The Tb points given to this wine are the world’s most valid and most up-to-date evaluation of the quality of the wine. Tastingbook points are formed by the Tastingbook algorithm which takes into account the wine ratings of the world's best-known professional wine critics, wine ratings by thousands of tastingbook’s professionals and users, the generally recognised vintage quality and reputation of the vineyard and winery. Wine needs at least five professional ratings to get the Tb score. Tastingbook.com is the world's largest wine information service which is an unbiased, non-commercial and free for everyone.
Wine Description
The Story
The scarecrow story begins in a patch of earth with a fabled past. The J.J. Cohn Estate, where Scarecrow grapes are born, borders what was once the legendary vineyard of Inglenook winemaker Gustave Niebaum, whose plantings blanketed more than 1,000 acres of the Napa Valley at the close of the 19th century.

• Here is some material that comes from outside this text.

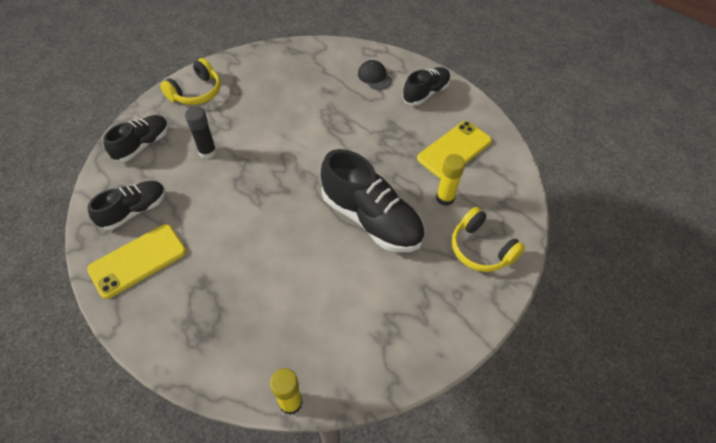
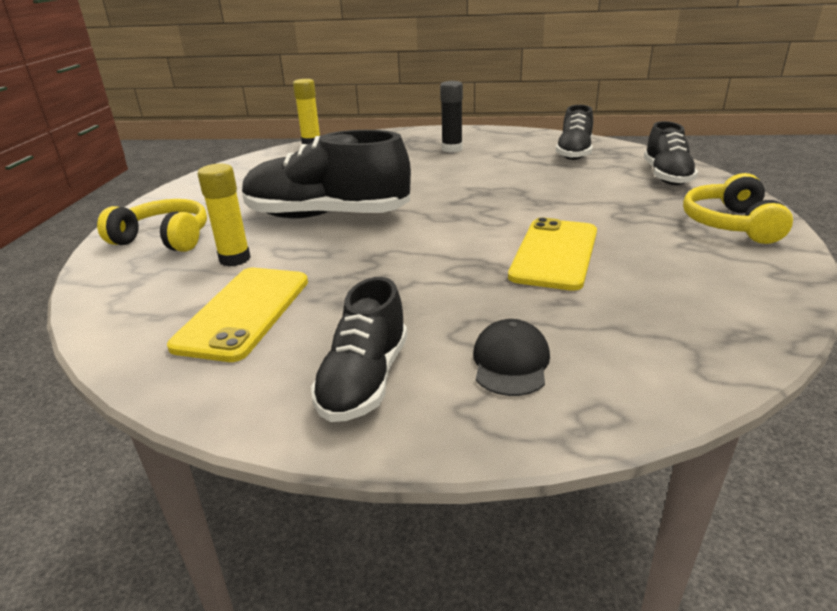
camera: 150 degrees right, 25 degrees down
yellow phone [87,224,186,299] -> yellow phone moved to [508,218,597,291]
black glue stick [185,107,217,159] -> black glue stick moved to [440,81,463,153]
black cap [358,60,392,90] -> black cap turned 105 degrees counterclockwise [473,319,550,396]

John Daniel Jr. took the helm at Inglenook in 1939, determined to restore the label to pre-Prohibition standing and produce world-class Bordeaux-style wines. In 1945, Daniel convinced his neighbor, J.J. Cohn, to plant eighty acres of Cabernet vines on the 180-acre parcel Cohn had purchased a few years prior. The property served as a summer retreat for Cohn’s wife and their family. He had no ambitions to become a winemaker himself, but Daniel promised to buy his grapes, so Cohn planted vines. The rest, as they say, is history.
J.J. Cohn fruit figured prominently in Inglenook’s superlative Cabernet Sauvignons of the post-war era, and has more recently gone into wines of such renown as Opus One, Niebaum-Coppola, Duckhorn, Insignia and Etude.
J.J. Cohn Estate grapes are highly sought-after in part because Cohn bucked the trend, begun the mid-1960s, of replacing vines planted on St. George rootstock with the supposedly su y superior AxR#I hybrid. Over time, vines grafted onto this new stock proved highly vulnerable to phylloxera. But by then, virtually all of the old St. George vines in Napa had been destroyed. Only the original 1945 J.J. Cohn vines survived. These highly prized “Old Men” continue to produce uncommonly rich fruit—the hallmark of Scarecrow wine.
Wine Information
Vineyard Manager Michael Wolf:
The 2012 season seemed remarkably “normal” after 2011. Decent winter rainfall lingered into March which gave the vines plenty of push for early growth. Bloomtime weather was very favorable and the lack of major weather events during the season, like heat spikes, led to long even ripening. The agreeable conditions produced a good set with higher than average yields, but as always a great deal of fruit was sacrificed at the J.J. Cohn Estate in the interest of vine balance and fruit quality. The J.J. Cohn Estate was harvested between 10/4 and 10/21, just before the first significant rain of the season on 10/22, and the fruit remained in great shape.
Harvested between October 4 and 21, 2012, entirely by hand from Cabernet Sauvignon grapes grown on the J.J. Cohn Estate, this wine was created by selecting small blocks from the vineyard to vinify as individual lots. The wine was fermented on skins for about 4 weeks, transferred to French oak barrels and aged for about 12 months, then blended and returned to barrels for an additional 10 months. The wine was bottled without fining or filtration in July, 2014.
Winemaker Celia Welch writes of the 2012 Scarecrow:
Crafted from the oldest, most balanced and most intensely flavorful Cabernet lots grown on the J. J. Cohn Estate, this impressive wine shows dark aromas of spiced plums, blackberries, mocha and cassis. Its dark complexity is equally evident on the palate, where the wine is at once refreshing and somewhat mysterious. The layers of complex flavors reveal themselves with time in the glass, shifting and swirling between bright fruit and dark vanilla/caramel tones.